New York University and Tel Aviv University will conduct an unprecedented, live, collaborative performance, stretching 5,600 miles, using Internet 2 technology on Thurs., Nov. 10, at 12:30 p.m. EST. The NYU portion of the performance will take place at NYU’s Kimmel Center for University Life (60 Washington Square South, 8th Fl.) [Subway Lines: A, B, C, D, E, F, V (West 4th Street); N, R, W (8th Street); 6 (Astor Place)]
The event is free and open to the public. For more information, call 212.998-3759. Reporters interested in attending the event should contact James Devitt, NYU’s Office of Public Affairs, at 212.998.6808 or email@example.com. Alternatively, the event may be viewed at: http://www.tau.ac.il/video/Lectures/Arts/Trespassing_Boundaries
The Internet 2 technology serves as a site-less location in which artists from different locations and cultural backgrounds can collaborate and exchange their various cultural histories, memories, and gestures of renewal.

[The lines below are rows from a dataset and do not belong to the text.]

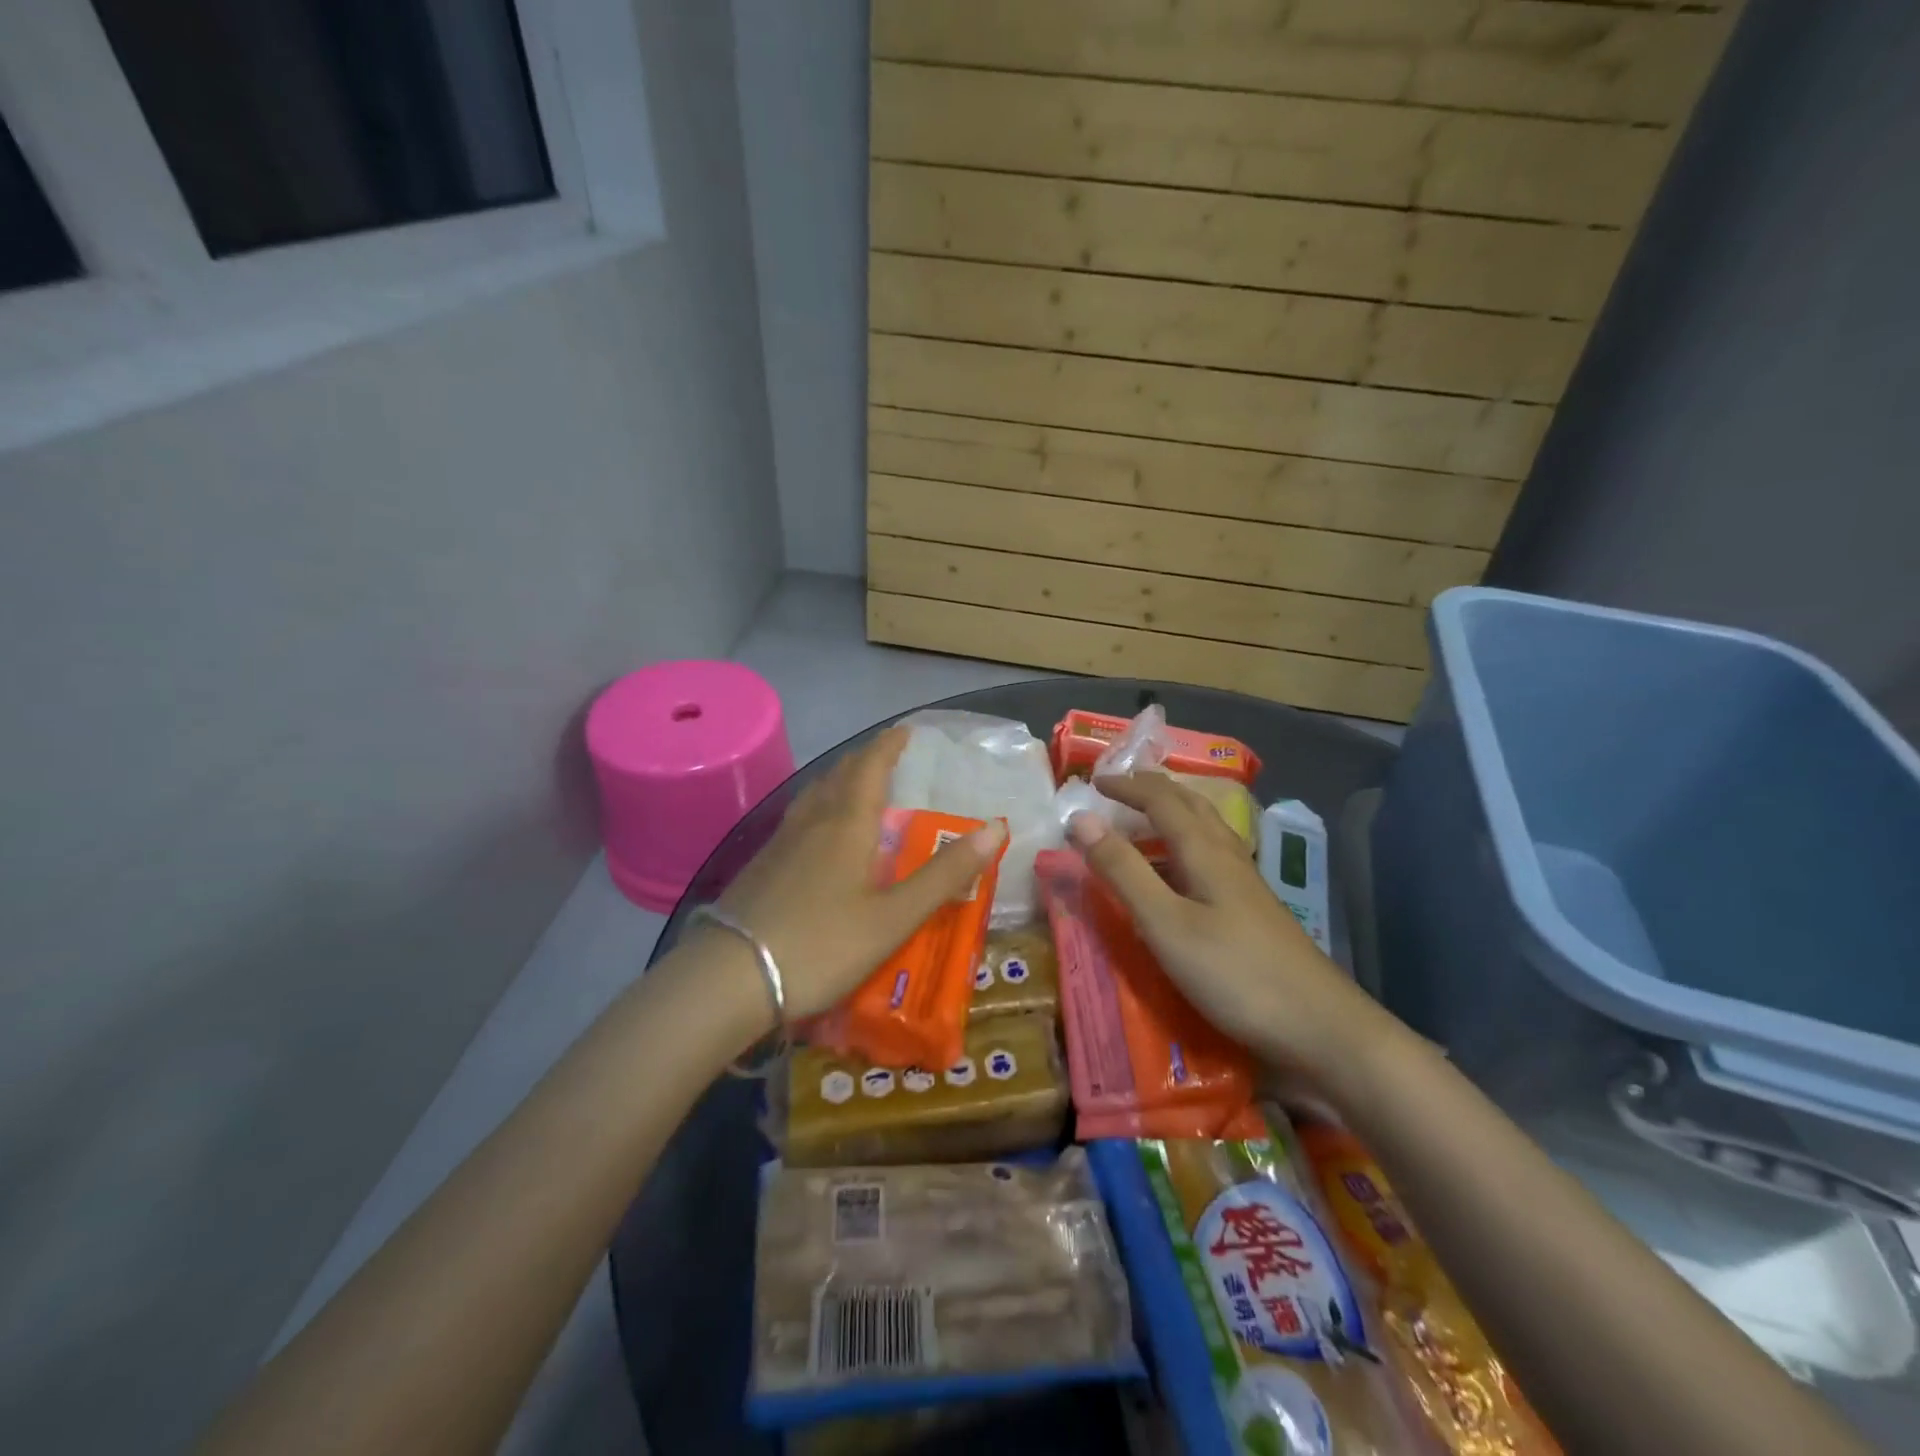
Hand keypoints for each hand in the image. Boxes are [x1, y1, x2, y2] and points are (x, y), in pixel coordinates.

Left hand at [709, 726, 1007, 1026]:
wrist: (729, 978)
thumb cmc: (821, 945)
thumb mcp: (894, 917)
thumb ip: (944, 875)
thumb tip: (996, 828)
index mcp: (847, 824)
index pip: (870, 767)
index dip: (890, 745)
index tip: (906, 731)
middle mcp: (812, 822)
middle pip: (839, 775)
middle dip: (865, 759)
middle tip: (886, 756)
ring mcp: (779, 843)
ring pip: (814, 796)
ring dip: (838, 780)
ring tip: (854, 786)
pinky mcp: (760, 866)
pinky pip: (798, 819)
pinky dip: (818, 808)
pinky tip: (817, 835)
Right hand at [1068, 771, 1386, 1075]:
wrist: (1320, 1026)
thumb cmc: (1234, 973)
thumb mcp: (1165, 923)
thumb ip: (1123, 870)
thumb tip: (1080, 819)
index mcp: (1204, 850)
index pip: (1161, 800)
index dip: (1126, 786)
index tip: (1094, 782)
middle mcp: (1228, 855)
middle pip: (1190, 804)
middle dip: (1152, 790)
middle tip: (1118, 790)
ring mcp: (1246, 883)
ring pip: (1206, 828)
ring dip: (1172, 813)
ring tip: (1143, 821)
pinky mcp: (1254, 909)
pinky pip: (1212, 855)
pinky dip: (1185, 844)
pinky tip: (1181, 871)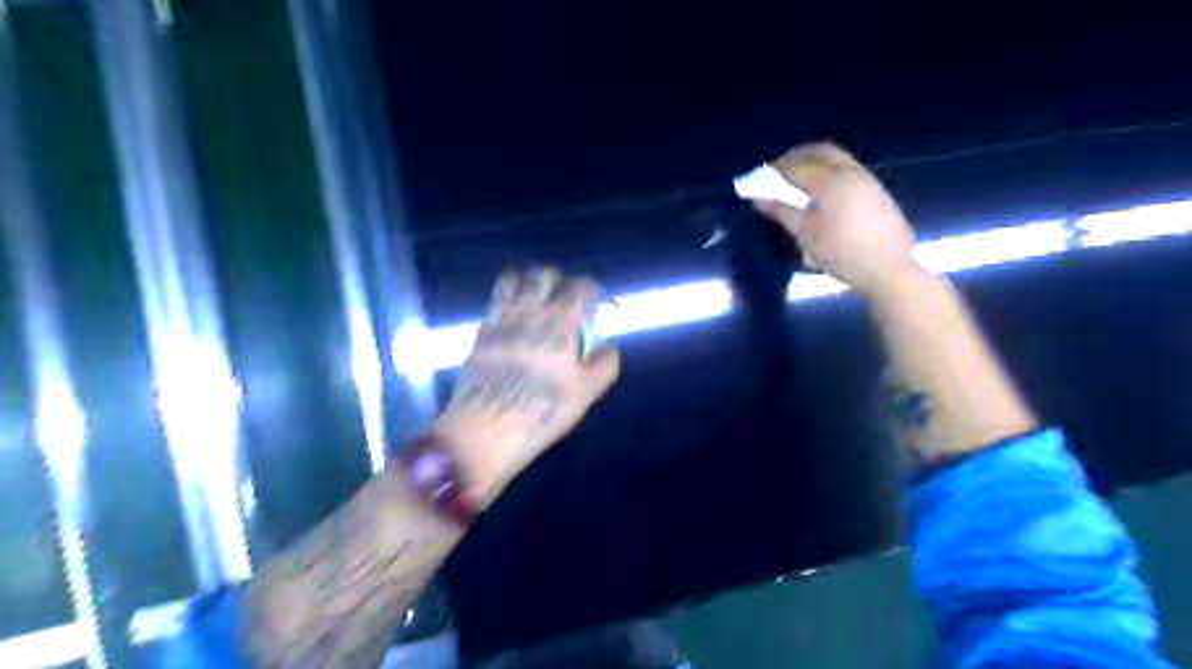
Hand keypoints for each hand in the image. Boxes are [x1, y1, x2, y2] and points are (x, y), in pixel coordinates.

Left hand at [438, 267, 624, 506]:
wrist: (484, 431)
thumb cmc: (541, 412)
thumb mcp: (585, 395)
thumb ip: (604, 365)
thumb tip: (608, 346)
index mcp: (560, 325)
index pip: (579, 287)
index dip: (592, 290)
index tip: (597, 304)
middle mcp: (529, 313)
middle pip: (544, 276)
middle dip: (559, 282)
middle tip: (566, 301)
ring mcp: (500, 320)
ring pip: (514, 281)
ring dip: (529, 284)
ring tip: (536, 301)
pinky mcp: (480, 333)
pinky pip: (494, 302)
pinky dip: (507, 301)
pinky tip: (512, 318)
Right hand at [759, 142, 914, 293]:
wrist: (888, 269)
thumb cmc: (840, 253)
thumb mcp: (805, 235)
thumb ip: (782, 212)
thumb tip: (759, 198)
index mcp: (829, 182)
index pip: (796, 166)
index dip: (776, 168)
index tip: (760, 173)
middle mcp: (850, 172)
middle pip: (821, 151)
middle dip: (798, 155)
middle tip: (779, 168)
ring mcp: (867, 179)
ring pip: (838, 158)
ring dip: (815, 161)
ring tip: (798, 178)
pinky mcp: (877, 190)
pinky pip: (848, 169)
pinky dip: (830, 170)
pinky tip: (822, 190)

The performance, “Trespassing Boundaries,” originates in the two Biblical portions that are read during the week of November 10, which coincides with the second night of Kristallnacht. Relying on the story of the tower of Babylon and the conflict between Sarah and Hagar, “Trespassing Boundaries” aims to recode and re-perform their mythical and therefore limiting systems of signification. On a set that resembles a deserted archeological site of Jerusalem, the performance deals with concepts of longing for and destroying a home, construction and loss of national and personal identities, language as a barrier, holy texts as markers of sameness and difference, the relations between gendered territory and conquering a/the land, and the Israeli/Palestinian conflict.
The event is coordinated by Barbara Rose-Haum, a professor at NYU’s Steinhardt School of Education, and Sharon Aronson-Lehavi, a professor at Tel Aviv University.